# What exactly is the definition of Bel Canto?



## obwan (Oct 24, 2011)

Would this be an accurate description? (More or less)

A singing style which is characterized by not-so melodic lines using the beauty of the singers' voices to 'pitch' or 'sell' the song to the audience?

I aint sure if this would offend bel canto fans or not, but I consider myself a bel canto fan as well, however the few bel canto operas that I have seen thus far, (Le comte ory, barber of seville, Lucia di Lammermoore, Anna Bolena, Ernani), to be honest, although I highly esteem them, I can't 'recall' a single song from any one of them, save for the obvious Largo al factotum and the sextet from Lucia.

Contrast this to La Boheme or Tosca, or Don Giovanni, I can, at any given moment, hum the tunes to a great many of the songs from those operas. The same might be said for Iphegenie en tauride & Il trovotore (can really only remember the anvil choros) as can be said for bel canto, would these two works be thought of as bel canto also? 

I aint kidding, some of these opera singers are so good, they could sing off-pitch and it would stll sound great. Their vibrato, legato, etc etc is just so amazing they could 'sell' anything as a beautiful song....


How else would you describe bel canto? Wikipedia isn't much help on this one.


----------



## moody (Nov 5, 2011)

We had a thread on this---Bel Canto Question---and I answered it in great detail, have a look.


----------



## Lunasong (Mar 15, 2011)

http://www.talkclassical.com/16588-bel-canto-question.html


----------



## obwan (Oct 24, 2011)

Well that still doesn't touch on the style of 'bel canto' opera, more limited to 'bel canto' singing.

Is there a stylistic difference between the operas of Rossini & Donizetti between other operas, apart from just requiring very skilled singers?


----------



## PetrB (Feb 28, 2012)

Bel Canto = beautiful singing.

The issue about quality of singing where beauty of tone and beauty of voice overrides any concern for diction, or more realistic ('Verismo') concerns of coloring the voice with the text and dramatic content.

Now, go to that older thread, I think


----------



## obwan (Oct 24, 2011)

so Philip Glass, would be considered bel canto, as long as it had good singers singing it, as beautifully as they could?


----------



## moody (Nov 5, 2011)

obwan said:


> Well that still doesn't touch on the style of 'bel canto' opera, more limited to 'bel canto' singing.
> 
> Is there a stylistic difference between the operas of Rossini & Donizetti between other operas, apart from just requiring very skilled singers?

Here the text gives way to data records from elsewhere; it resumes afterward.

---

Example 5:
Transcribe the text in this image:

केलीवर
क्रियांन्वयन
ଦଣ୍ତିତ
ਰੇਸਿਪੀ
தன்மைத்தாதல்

That's because bel canto desribes singing, I don't believe it describes the opera.


----------



## obwan (Oct 24, 2011)

Well I've always heard Rossini, Bellini & Donizetti described as great 'Bel Canto' composers.


----------



## Lunasong (Mar 15, 2011)

I am the source of links...
http://www.talkclassical.com/10411-whos-your-favourite-bel.html


----------



## CountessAdele (Aug 25, 2011)

Maybe I'm off base but I thought that coloratura or flexibility and speed were halmarks of the bel canto style. Rossini, Bellini, and Donizetti tended to write opera's with lots of rapid coloratura, so bel canto...right? But a role can have some coloratura without it being a 'bel canto role'...right?


----------



## moody (Nov 5, 2011)

obwan said:


> Well I've always heard Rossini, Bellini & Donizetti described as great 'Bel Canto' composers.


Yes because they must be sung in the bel canto style by singers capable of doing so.


----------



## MattExcell (Jun 15, 2011)

obwan said:


> the few bel canto operas that I have seen thus far, (Le comte ory, barber of seville, Lucia di Lammermoore, Anna Bolena, Ernani), to be honest, although I highly esteem them, I can't 'recall' a single song from any one of them, save for the obvious Largo al factotum and the sextet from Lucia.
> 
> Contrast this to La Boheme or Tosca, or Don Giovanni, I can, at any given moment, hum the tunes to a great many of the songs from those operas. The same might be said for Iphegenie en tauride & Il trovotore (can really only remember the anvil choros) as can be said for bel canto, would these two works be thought of as bel canto also?


I thought the Wikipedia article did a decent job of discussing the technical aspects of bel canto technique, but I'm interested in the above observation.

I find it rare that I instantly pick up a "hum-able" tune from any opera on first listening, but I certainly wouldn't apply this specifically to bel canto. I think it might take more listens to pick up all of the nuances of a bel canto piece. This could be because I find that individual bel canto components tend to be longer than equivalent Mozart, Verdi or Puccini extracts, but inevitably with ornamentation that is improvised differently by individual artists, the ornamentation of one artist may not be as memorable as that by another.

As an anecdotal example, I didn't like large swathes of Lucia, when listening to interpretations by Diana Damrau and Natalie Dessay (normally favourites of mine), but found the same tunes came alive when I heard Beverley Sills interpretation with different ornamentation.

I don't necessarily think bel canto tunes are necessarily harder to get into your head than others however. Ah! mes amis...Pour mon ames from La Fille du Regiment was in my head long before I even got to the thrilling sequence of high C's at the end of my first listen through.


----------



## Barelytenor (Nov 19, 2011)

Easy. It's the opposite of Can Belto.


----------



## moody (Nov 5, 2011)

Barelytenor said:


> Easy. It's the opposite of Can Belto.


Boy, that's an old one!!


----------